::: Materials provided :::

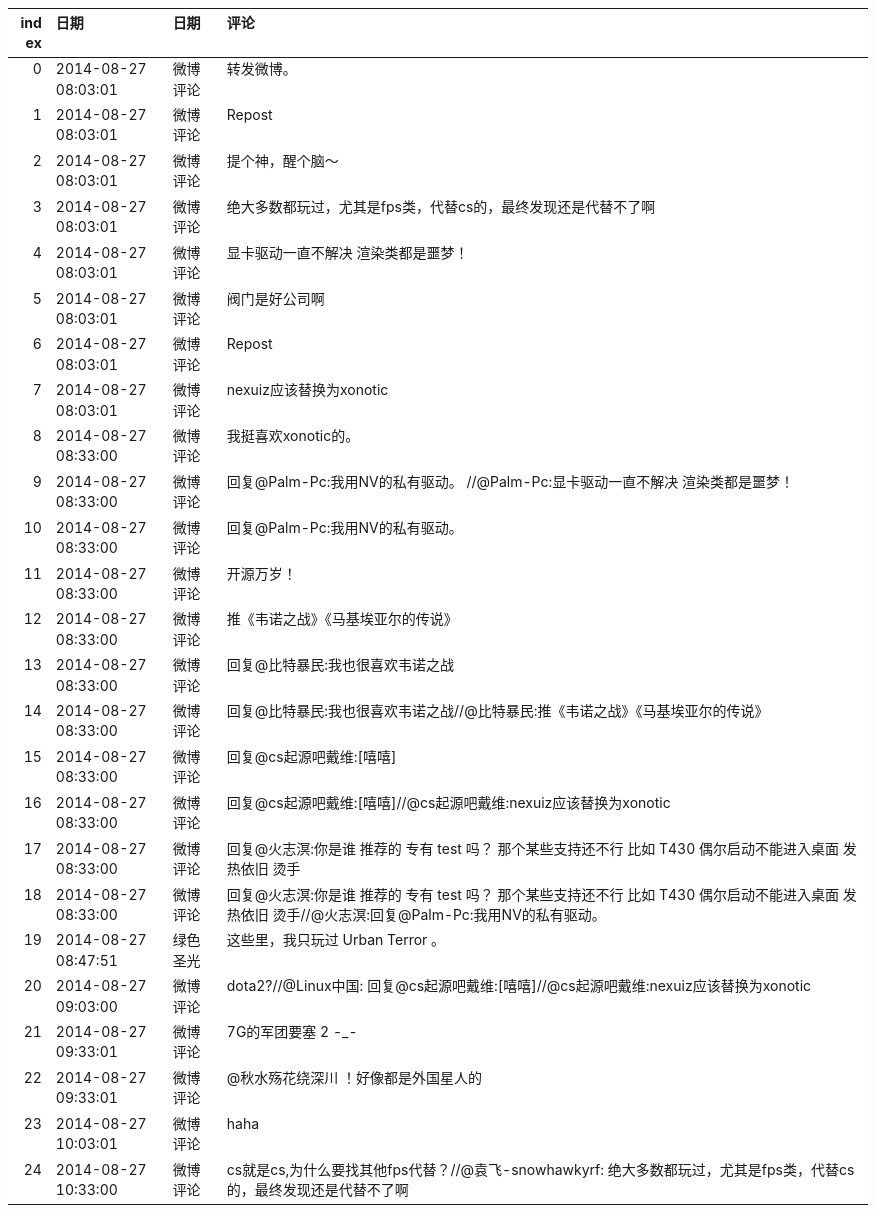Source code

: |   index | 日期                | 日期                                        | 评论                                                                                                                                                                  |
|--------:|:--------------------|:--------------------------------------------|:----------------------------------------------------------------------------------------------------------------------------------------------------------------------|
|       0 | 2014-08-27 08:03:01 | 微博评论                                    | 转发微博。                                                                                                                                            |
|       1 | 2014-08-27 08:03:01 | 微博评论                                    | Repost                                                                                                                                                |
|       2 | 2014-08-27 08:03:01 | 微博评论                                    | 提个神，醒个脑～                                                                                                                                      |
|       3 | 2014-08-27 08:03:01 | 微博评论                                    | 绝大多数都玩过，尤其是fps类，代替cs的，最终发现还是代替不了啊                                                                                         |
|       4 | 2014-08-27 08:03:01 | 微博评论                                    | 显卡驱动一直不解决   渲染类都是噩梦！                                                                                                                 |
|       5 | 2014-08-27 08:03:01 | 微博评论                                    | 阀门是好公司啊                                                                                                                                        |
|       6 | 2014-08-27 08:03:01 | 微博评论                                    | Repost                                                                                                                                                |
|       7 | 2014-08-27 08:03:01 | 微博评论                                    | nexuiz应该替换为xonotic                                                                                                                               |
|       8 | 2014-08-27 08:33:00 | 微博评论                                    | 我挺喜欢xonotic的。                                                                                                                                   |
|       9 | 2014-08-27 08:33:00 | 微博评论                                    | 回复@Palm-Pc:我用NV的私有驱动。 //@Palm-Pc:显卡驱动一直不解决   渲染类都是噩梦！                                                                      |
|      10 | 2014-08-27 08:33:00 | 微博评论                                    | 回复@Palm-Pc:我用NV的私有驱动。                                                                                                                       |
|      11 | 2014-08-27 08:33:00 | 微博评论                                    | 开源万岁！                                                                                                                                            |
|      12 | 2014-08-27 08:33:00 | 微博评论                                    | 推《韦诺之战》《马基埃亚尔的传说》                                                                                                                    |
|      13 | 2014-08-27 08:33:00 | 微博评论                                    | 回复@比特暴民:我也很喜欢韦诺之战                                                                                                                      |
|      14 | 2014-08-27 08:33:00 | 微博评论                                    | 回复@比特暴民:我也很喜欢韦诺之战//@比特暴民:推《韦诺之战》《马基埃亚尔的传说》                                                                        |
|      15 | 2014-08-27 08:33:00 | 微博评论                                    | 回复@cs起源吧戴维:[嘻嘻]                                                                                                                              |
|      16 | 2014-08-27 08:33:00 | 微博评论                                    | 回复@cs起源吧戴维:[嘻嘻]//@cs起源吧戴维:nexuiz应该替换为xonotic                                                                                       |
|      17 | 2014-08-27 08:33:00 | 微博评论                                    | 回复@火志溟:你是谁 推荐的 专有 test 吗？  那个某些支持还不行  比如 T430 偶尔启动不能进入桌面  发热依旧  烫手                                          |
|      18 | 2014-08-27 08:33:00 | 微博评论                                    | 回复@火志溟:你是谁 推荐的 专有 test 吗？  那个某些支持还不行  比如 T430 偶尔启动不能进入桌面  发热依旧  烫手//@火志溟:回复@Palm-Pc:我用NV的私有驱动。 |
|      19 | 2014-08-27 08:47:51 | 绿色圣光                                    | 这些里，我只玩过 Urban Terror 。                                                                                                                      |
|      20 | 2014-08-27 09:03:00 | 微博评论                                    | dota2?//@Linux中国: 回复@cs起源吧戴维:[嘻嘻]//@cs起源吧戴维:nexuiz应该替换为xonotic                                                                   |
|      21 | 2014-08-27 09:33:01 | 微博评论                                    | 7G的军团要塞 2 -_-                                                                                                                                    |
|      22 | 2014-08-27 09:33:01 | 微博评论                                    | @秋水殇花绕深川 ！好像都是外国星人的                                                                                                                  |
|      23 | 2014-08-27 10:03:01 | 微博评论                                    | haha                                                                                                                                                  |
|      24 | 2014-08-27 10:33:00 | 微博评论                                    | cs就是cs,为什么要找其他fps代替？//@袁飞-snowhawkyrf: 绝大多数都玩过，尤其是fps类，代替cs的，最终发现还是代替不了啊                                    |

:::

▸ **Work task**
Pictures stay out, and every line of the records is transcribed exactly.

▸ **Output**
Source code

: |   index | 日期                | 日期                                        | 评论                                                                                                                                                                  |
|--------:|:--------------------|:--------------------------------------------|:----------------------------------------------------------------------------------------------------------------------------------------------------------------------|
|       0 | 2014-08-27 08:03:01 | 微博评论                                    | 转发微博。                                                                                                                                            |
|       1 | 2014-08-27 08:03:01 | 微博评论                                    | Repost                                                                                                                                                |
|       2 | 2014-08-27 08:03:01 | 微博评论                                    | 提个神，醒个脑～                                                                                                                                      |
|       3 | 2014-08-27 08:03:01 | 微博评论                                    | 绝大多数都玩过，尤其是fps类，代替cs的，最终发现还是代替不了啊                                                                                         |
|       4 | 2014-08-27 08:03:01 | 微博评论                                    | 显卡驱动一直不解决   渲染类都是噩梦！                                                                                                                 |
|       5 | 2014-08-27 08:03:01 | 微博评论                                    | 阀门是好公司啊                                                                                                                                        |
|       6 | 2014-08-27 08:03:01 | 微博评论                                    | Repost                                                                                                                                                |
|       7 | 2014-08-27 08:03:01 | 微博评论                                    | nexuiz应该替换为xonotic                                                                                                                               |
|       8 | 2014-08-27 08:33:00 | 微博评论                                    | 我挺喜欢xonotic的。                                                                                                                                   |
|       9 | 2014-08-27 08:33:00 | 微博评论                                    | 回复@Palm-Pc:我用NV的私有驱动。 //@Palm-Pc:显卡驱动一直不解决   渲染类都是噩梦！                                                                      |
|      10 | 2014-08-27 08:33:00 | 微博评论                                    | 回复@Palm-Pc:我用NV的私有驱动。                                                                                                                       |
|      11 | 2014-08-27 08:33:00 | 微博评论                                    | 开源万岁！                                                                                                                                            |
|      12 | 2014-08-27 08:33:00 | 微博评论                                    | 推《韦诺之战》《马基埃亚尔的传说》                                                                                                                    |
|      13 | 2014-08-27 08:33:00 | 微博评论                                    | 回复@比特暴民:我也很喜欢韦诺之战                                                                                                                      |
|      14 | 2014-08-27 08:33:00 | 微博评论                                    | 回复@比特暴民:我也很喜欢韦诺之战//@比特暴民:推《韦诺之战》《马基埃亚尔的传说》                                                                        |
|      15 | 2014-08-27 08:33:00 | 微博评论                                    | 回复@cs起源吧戴维:[嘻嘻]                                                                                                                              |
|      16 | 2014-08-27 08:33:00 | 微博评论                                    | 回复@cs起源吧戴维:[嘻嘻]//@cs起源吧戴维:nexuiz应该替换为xonotic                                                                                       |
|      17 | 2014-08-27 08:33:00 | 微博评论                                    | 回复@火志溟:你是谁 推荐的 专有 test 吗？  那个某些支持还不行  比如 T430 偶尔启动不能进入桌面  发热依旧  烫手                                          |
|      18 | 2014-08-27 08:33:00 | 微博评论                                    | 回复@火志溟:你是谁 推荐的 专有 test 吗？  那个某些支持还不行  比如 T430 偶尔启动不能进入桌面  发热依旧  烫手//@火志溟:回复@Palm-Pc:我用NV的私有驱动。 |
|      19 | 2014-08-27 08:47:51 | 绿色圣光                                    | 这些里，我只玩过 Urban Terror 。                                                                                                                      |
|      20 | 2014-08-27 09:03:00 | 微博评论                                    | dota2?//@Linux中国: 回复@cs起源吧戴维:[嘻嘻]//@cs起源吧戴维:nexuiz应该替换为xonotic                                                                   |
|      21 | 2014-08-27 09:33:01 | 微博评论                                    | 7G的军团要塞 2 -_-                                                                                                                                    |
|      22 | 2014-08-27 09:33:01 | 微博评论                                    | @秋水殇花绕深川 ！好像都是外国星人的                                                                                                                  |
|      23 | 2014-08-27 10:03:01 | 微博评论                                    | haha                                                                                                                                                  |
|      24 | 2014-08-27 10:33:00 | 微博评论                                    | cs就是cs,为什么要找其他fps代替？//@袁飞-snowhawkyrf: 绝大多数都玩过，尤其是fps类，代替cs的，最终发现还是代替不了啊                                    |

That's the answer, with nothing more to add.